Lennart Poettering writes:
See the discussion around seccomp and NNP. i.e. a new kernel facility was added precisely to ensure that seccomp cannot be used to run code that is intended to be run privileged – under security policies in control by an unprivileged user. i.e. if you can take certain privs away from code that expects to have them you might be able to trigger vulnerable codepaths that the developer didn't expect you to be able to trigger. But anyway, don't focus so much in cgroups here. There are plenty other props these days that sudo doesn#t clean up. consider this for
Ok, so where's the track record of potential security exploits, in similar kinds of tools, that: 1) leverage any of the resources that you mentioned, and 2) but were mitigated, and became ordinary bugs, thanks to the vulnerable code being an isolated daemon process, with a clean environment.
In absence of an established track record that demonstrates this, in practice, this becomes just a theory. So, I'm not sure that it's clear to me -- is this getting argued based on an established track record, with some data to look at, the shows – based on some basic metrics – the benefits of rewriting suid programs in this manner; or is this just a theoretical argument.
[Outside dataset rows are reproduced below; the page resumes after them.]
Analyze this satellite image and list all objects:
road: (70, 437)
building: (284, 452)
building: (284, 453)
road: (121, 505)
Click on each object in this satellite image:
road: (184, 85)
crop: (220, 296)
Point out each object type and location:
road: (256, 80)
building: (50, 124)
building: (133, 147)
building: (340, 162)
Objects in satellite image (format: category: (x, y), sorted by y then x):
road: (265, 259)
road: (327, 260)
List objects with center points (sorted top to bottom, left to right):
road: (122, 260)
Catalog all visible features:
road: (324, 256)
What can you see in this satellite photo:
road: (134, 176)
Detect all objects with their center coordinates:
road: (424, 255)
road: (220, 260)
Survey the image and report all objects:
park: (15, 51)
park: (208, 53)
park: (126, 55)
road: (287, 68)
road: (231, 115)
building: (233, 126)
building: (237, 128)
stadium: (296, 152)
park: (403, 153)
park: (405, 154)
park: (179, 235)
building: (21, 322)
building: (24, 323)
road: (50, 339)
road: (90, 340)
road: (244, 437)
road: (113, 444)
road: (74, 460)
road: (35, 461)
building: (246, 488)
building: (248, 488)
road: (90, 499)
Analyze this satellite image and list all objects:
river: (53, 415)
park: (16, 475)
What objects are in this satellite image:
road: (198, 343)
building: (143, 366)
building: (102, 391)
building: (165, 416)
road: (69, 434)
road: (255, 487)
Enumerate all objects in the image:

Every additional line of code written to architect a privileged process, in this new manner, is a potential spot for a new bug to grow.
Rolling out a brand-spanking update, with a new architecture, new bootstrapping mechanism, and a new unprivileged process will become a Pyrrhic victory a year later, when it turns out that the privileged process trusted input from the unprivileged process, as an indirect result of new serialization/deserialization code that had to be written. That's where the bulk of the work was. And validating the deserialized data structure was accidentally overlooked.
Or the new serialization/deserialization code has its own buffer overflows. That would be code that didn't exist in the original, monolithic setuid executable.